They eventually picked 15 individuals and seven agreed to be a part of the project, some of whom were even football players.

Professor Muriel Vernon, assistant professor of anthropology with expertise in transgender health and culture, helped Bocian compose his IRB proposal and has been advising him for the duration of his project. She says Bocian has done a good job of balancing authenticity and maintaing accesibility to a mainstream audience. 

“It’s good that he needs to know the details of hormone treatments and how they work and how they don’t work,” Vernon said. “Because I think he had a point where he wanted to show the progressive changes of the body with hormones and I said ‘That’s fine, but this person would not be playing football competitively with these changes A., not visible and B., not effecting the game’”

Bocian wants to make it clear that the screenplay and the recently produced trailer are not the final product of his project. His goal is to have the feature film made and reach the widest audience possible, but only on his terms.

-.-.-

_WORK ORDER A_
Retype from the passage about Bocian's screenplay project, starting with "Professor Muriel Vernon, assistant" and going on through "a mainstream audience.".
_WORK ORDER B_
Continue the passage about Bocian's screenplay project, picking up right after its last sentence.

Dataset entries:
-.-.-

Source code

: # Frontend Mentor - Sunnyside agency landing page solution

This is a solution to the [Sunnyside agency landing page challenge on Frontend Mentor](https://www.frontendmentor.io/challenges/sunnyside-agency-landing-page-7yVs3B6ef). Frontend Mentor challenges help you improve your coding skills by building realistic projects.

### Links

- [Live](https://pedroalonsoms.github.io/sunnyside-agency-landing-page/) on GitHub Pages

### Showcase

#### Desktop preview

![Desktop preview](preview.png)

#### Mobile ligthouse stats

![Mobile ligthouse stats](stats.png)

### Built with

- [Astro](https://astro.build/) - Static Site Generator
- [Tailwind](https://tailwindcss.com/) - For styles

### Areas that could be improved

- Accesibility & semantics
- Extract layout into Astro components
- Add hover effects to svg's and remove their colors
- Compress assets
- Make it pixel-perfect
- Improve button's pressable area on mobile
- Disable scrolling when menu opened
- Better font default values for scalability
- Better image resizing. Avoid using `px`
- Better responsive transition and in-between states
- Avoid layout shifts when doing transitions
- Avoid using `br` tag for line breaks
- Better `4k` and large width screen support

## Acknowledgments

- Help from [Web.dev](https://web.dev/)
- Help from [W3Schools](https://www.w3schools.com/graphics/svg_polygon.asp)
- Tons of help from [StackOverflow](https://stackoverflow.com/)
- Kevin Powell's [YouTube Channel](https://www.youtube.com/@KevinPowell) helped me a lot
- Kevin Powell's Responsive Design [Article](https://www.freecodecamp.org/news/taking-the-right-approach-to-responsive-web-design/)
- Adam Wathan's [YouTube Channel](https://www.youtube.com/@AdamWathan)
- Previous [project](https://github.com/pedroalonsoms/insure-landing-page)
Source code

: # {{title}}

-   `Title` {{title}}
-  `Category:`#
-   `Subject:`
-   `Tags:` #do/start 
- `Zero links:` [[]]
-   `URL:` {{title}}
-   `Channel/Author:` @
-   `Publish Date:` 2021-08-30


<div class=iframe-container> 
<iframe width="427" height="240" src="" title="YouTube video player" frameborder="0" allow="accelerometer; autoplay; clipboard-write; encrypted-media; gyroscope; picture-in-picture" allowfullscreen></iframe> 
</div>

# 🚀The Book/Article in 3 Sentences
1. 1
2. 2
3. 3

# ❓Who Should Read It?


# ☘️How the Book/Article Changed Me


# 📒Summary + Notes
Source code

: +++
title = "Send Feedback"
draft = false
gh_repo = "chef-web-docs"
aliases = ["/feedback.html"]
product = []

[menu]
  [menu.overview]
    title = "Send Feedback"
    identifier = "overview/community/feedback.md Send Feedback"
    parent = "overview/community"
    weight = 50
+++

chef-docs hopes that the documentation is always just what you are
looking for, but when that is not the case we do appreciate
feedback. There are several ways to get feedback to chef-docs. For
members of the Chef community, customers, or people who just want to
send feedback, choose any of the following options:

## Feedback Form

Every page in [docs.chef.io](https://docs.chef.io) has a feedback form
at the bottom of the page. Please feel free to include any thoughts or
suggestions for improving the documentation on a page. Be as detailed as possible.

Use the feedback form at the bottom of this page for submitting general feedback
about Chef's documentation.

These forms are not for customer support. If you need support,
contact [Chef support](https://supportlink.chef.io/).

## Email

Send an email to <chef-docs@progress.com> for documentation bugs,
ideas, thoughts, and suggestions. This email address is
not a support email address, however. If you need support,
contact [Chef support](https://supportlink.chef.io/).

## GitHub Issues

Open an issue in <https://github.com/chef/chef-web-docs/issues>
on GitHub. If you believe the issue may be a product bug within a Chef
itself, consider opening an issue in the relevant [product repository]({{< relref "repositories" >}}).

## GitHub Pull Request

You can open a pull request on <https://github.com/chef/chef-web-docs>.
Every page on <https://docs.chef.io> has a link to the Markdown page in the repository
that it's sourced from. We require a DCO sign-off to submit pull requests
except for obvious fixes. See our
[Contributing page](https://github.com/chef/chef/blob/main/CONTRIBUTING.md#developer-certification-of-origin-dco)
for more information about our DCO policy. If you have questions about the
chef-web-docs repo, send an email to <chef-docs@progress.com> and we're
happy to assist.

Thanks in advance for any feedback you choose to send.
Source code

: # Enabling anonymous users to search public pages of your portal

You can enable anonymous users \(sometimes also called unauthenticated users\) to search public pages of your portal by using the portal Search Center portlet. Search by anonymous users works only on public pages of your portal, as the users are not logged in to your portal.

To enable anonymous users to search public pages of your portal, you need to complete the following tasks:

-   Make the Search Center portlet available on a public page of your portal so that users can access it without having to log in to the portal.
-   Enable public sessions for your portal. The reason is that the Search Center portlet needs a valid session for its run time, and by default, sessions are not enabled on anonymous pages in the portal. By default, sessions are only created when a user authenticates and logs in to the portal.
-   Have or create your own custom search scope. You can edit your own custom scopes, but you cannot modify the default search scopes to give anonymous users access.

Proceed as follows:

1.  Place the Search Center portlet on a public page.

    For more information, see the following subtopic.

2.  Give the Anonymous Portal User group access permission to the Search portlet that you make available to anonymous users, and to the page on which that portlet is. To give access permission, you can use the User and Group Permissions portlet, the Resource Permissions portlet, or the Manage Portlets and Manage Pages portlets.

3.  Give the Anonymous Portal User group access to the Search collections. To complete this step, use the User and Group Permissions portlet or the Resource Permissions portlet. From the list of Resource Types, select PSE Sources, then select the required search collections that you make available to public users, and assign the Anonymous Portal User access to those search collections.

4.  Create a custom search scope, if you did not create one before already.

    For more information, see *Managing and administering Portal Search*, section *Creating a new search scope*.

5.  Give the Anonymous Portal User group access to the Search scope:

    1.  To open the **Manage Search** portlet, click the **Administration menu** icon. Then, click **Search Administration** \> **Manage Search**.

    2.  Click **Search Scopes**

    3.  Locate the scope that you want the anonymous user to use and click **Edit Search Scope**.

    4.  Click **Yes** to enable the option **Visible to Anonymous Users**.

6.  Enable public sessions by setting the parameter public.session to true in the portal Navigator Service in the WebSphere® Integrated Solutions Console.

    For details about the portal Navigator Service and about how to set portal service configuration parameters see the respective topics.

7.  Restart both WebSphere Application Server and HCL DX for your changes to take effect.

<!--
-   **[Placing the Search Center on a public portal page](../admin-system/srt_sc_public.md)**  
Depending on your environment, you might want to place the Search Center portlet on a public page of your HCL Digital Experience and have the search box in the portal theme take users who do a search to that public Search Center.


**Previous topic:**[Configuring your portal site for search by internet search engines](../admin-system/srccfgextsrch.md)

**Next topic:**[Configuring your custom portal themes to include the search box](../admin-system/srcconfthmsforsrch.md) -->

-.-.-

_TASK ANSWER A_
Professor Muriel Vernon, assistant professor of anthropology with expertise in transgender health and culture, helped Bocian compose his IRB proposal and has been advising him for the duration of his project. She says Bocian has done a good job of balancing authenticity and maintaing accesibility to a mainstream audience.

_TASK ANSWER B_
If his film were to be produced, Bocian wants the lead to be a transgender actor. Yet, for the trailer, Bocian does not have the money or legal backing to ensure a transgender actor’s safety.

“If this movie were to get made  it would be with a trans-actor,” he said. “It is going to be made with a LGBTQIA inclusive cast and crew and it is going to be made in the proper sense, and that is something everyone needs to understand — especially the gender and LGBTQIA community.”

Junior Patrick Mobley and other cast members film the trailer of “Facemask.” Photo courtesy of Zach Bocian.

Hiring an inclusive cast

More than 40 percent of the cast and crew for the trailer identified somewhere on the LGBTQIA spectrum, and the other 60 percent fell into another under-represented minority. A majority of the budget thus far has come from the Gender and LGBTQIA Center (GLC) at Elon and its Alumni Network, which asked about the demographics of the cast and crew when Bocian and his two producers, juniors Katie Shannon and Hunter Strauch, pitched the idea.

“When we pitched the alumni board for the LGBTQIA center they asked about that and we said yes, that’s exactly the point of the project, because you don’t want a bunch of white people telling the story of a minority,” he said. “That’s what happens in Hollywood and that’s wrong and we see it. Yes, it’s my project, and [I am not a minority], but if you surround yourself with the right people and listen and collaborate, hopefully you’re going to get an authentic piece of work.”

Bocian hopes to bring his script to people in the industry he admires who have worked on projects such as “Transparent” and “Boys Don’t Cry” and to make a movie that will reach as many people as possible.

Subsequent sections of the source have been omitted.